Le président bolivien a réduit ses salaires et ceux du cabinet pour calmer les protestations

L’Indépendant - Le président bolivien Rodrigo Paz a annoncé une réduction de 50 pourcent de son salaire et de celui de tous les membres du cabinet en dépit des pressions considérables de la blocadié nationale qui exige son récuse.

Cette mesure est une tentative directe pour atténuer la pression des syndicats et des organisations de peuples autochtones qui ont paralysé la capitale administrative de La Paz.

L’annonce a été faite alors que le pays de l’Andes entame sa quatrième semaine de manifestations paralysant les activités après que les dialogues entre le gouvernement et les dirigeants des manifestants ont échoué.

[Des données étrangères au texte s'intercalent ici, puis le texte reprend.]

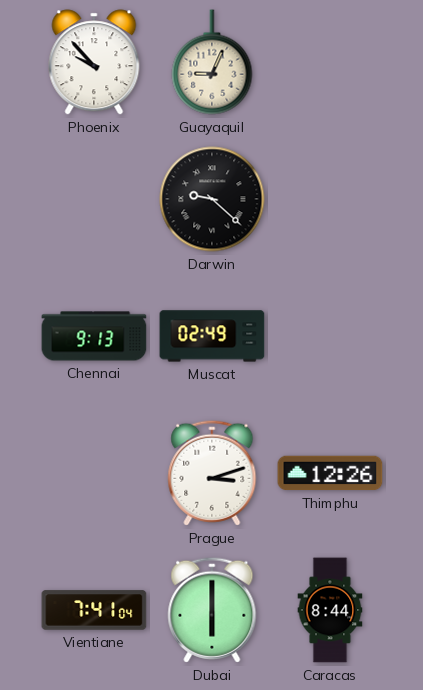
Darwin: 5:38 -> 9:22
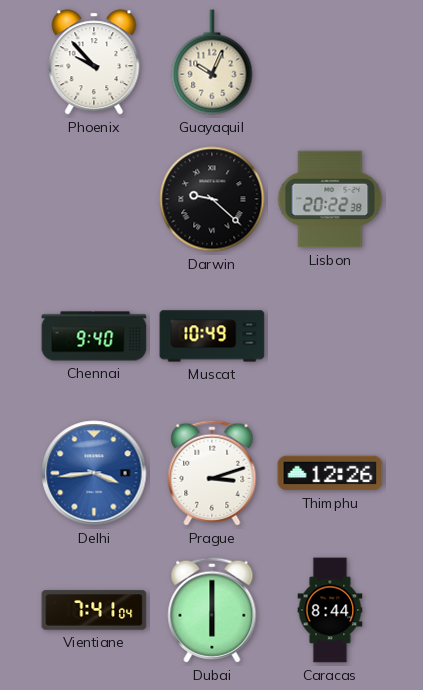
Guayaquil: 9:04 -> 10:04
Lisbon: none -> 20:22
Chennai: 9:13 -> 9:40
Muscat: 02:49 -> 10:49
Delhi: none -> 3:44
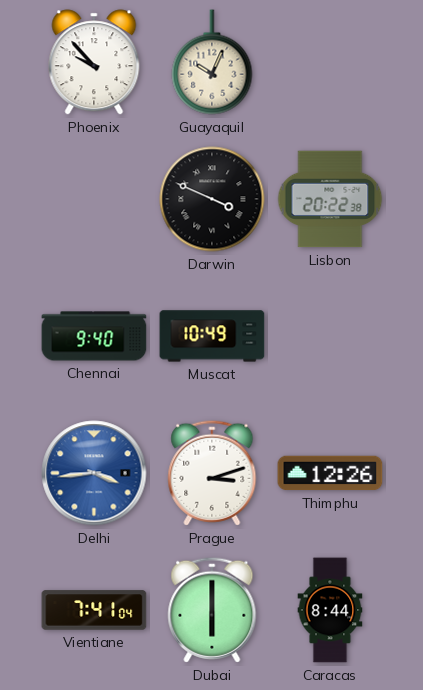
Darwin: 9:22 -> 3:49
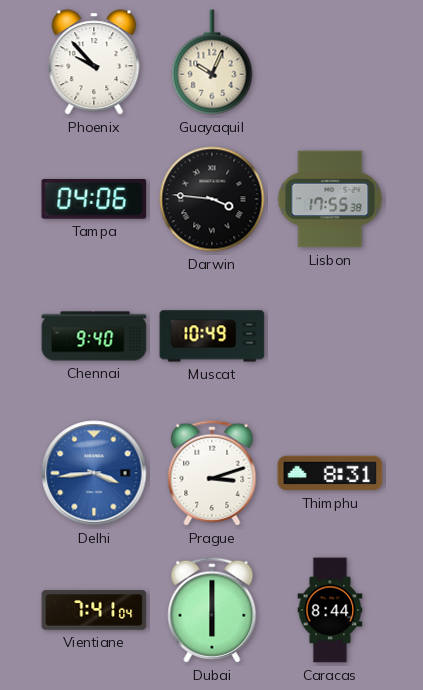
Tampa: none -> 04:06
Darwin: 3:49 -> 3:46
Lisbon: 20:22 -> 17:55
Thimphu: 12:26 -> 8:31
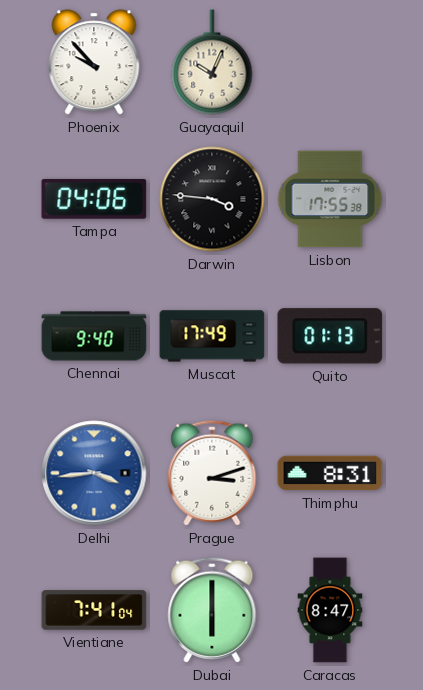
Muscat: 10:49 -> 17:49
Quito: none -> 01:13
Caracas: 8:44 -> 8:47
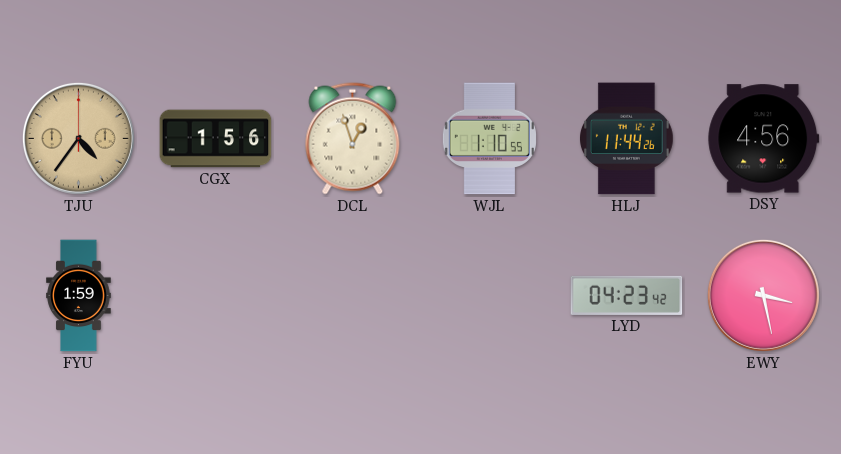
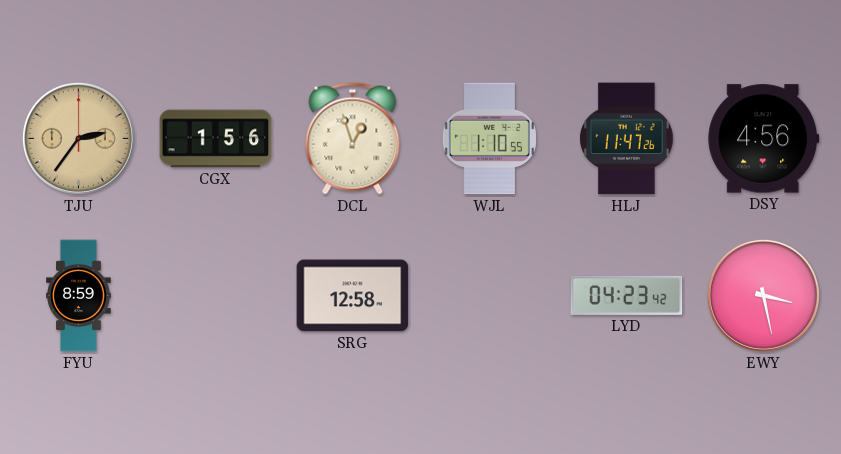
TJU: 4:36 -> 2:36
HLJ: 11:44 -> 11:47
FYU: 1:59 -> 8:59
SRG: none -> 12:58
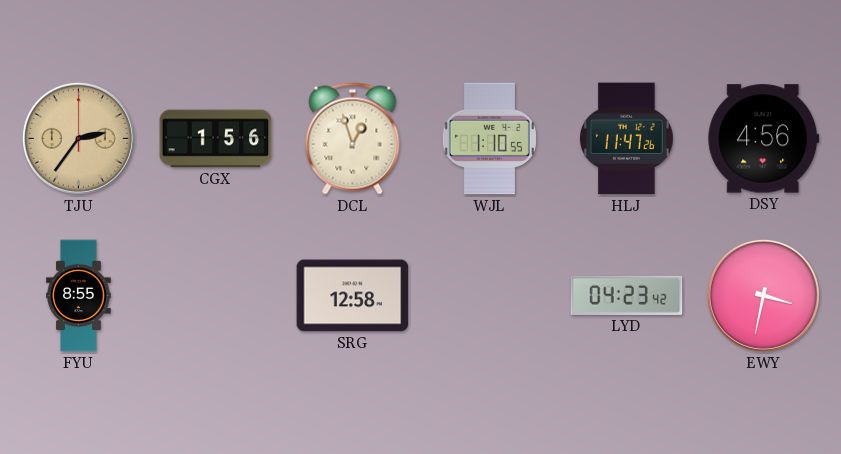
FYU: 8:59 -> 8:55
EWY: 3:28 -> 3:32
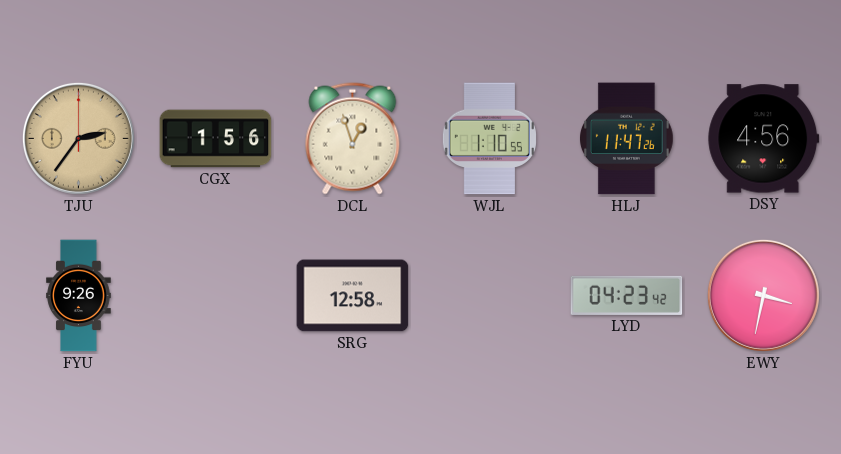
FYU: 8:55 -> 9:26
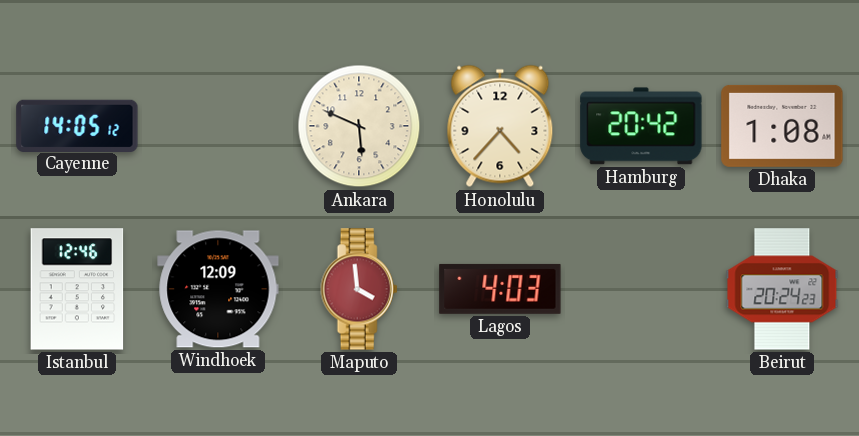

« Le président, avec les ministres, a pris la décision - dans le cadre de notre engagement et de nos sacrifices profonds pour le pays - de réduire nos salaires de 50% », a déclaré Paz dans un discours public.

Avant la décision, Paz recevait un salaire mensuel de 24 978 boliviens (environ 3 617 dollars américains/ 64,7 millions de roupies indonésiennes). Ce montant constitue la limite maximale du salaire des fonctionnaires en Bolivie. Après les réductions, son salaire est tombé à 12 489 boliviens (environ 1 808 dollars américains ou 32,3 millions de roupies indonésiennes).

Paz prend ses fonctions fin 2025 avec pour programme de démanteler deux décennies de politiques économiques de gauche appliquées par ses prédécesseurs, Evo Morales et Luis Arce.

Dans le cadre des efforts visant à stabiliser les finances publiques, Paz a détourné l'approche de son gouvernement vers les États-Unis, les institutions financières internationales et le secteur privé, tout en s'éloignant progressivement des syndicats qui ont une grande influence dans le pays.

Depuis le début de mai, des groupes de peuples autochtones, des mineurs, des enseignants et des travailleurs des usines continuent de bloquer les routes. Ces perturbations rompent la chaîne d’approvisionnement nationale et provoquent une pénurie de nourriture, de carburant et de fournitures médicales dans les grandes villes, tout en paralysant les marchés et les hôpitaux.

Alors que les manifestants exigent l’annulation des mesures d’économie pour freiner l’augmentation du coût de la vie, Paz défend les coupes budgétaires et la réduction des subventions sur les carburants comme mesures nécessaires pour stabiliser l’économie.

Les coupes salariales ont été annoncées seulement 24 heures après la fin d’un dialogue très attendu entre le gouvernement et les dirigeants des communautés autochtones, qui a échoué à parvenir à un accord.

Le gouvernement de Paz a déclaré à maintes reprises que l’ancien président Evo Morales se trouvait derrière les troubles sociaux. Le gouvernement a accuś Morales d’avoir utilisé les syndicats dans le but de regagner le pouvoir. Morales a été juridiquement interdit de participer aux eléctions de 2025 remport́es par Paz.

Dimanche, après l'échec des pourparlers de paix, Morales a écrit sur les médias sociaux que le président Paz n'avait « que deux choix », soit militariser le pays ou organiser des élections.

« Rodrigo Paz est en train de se faire renverser dans ces rues », a écrit Morales sur la plate-forme de médias sociaux X.

L’ancien président est actuellement en fuite depuis qu’une mandat d’arrêt a été émise le 11 mai. Morales a été déclaré coupable d’outrage au tribunal pour avoir refusé de comparaître à son procès pour viol et traite d’êtres humains, en raison de l’allégation selon laquelle il aurait eu un enfant avec une fille de 15 ans alors qu’il était encore président, en échange de l’octroi de bénéfices politiques et économiques aux parents de la victime.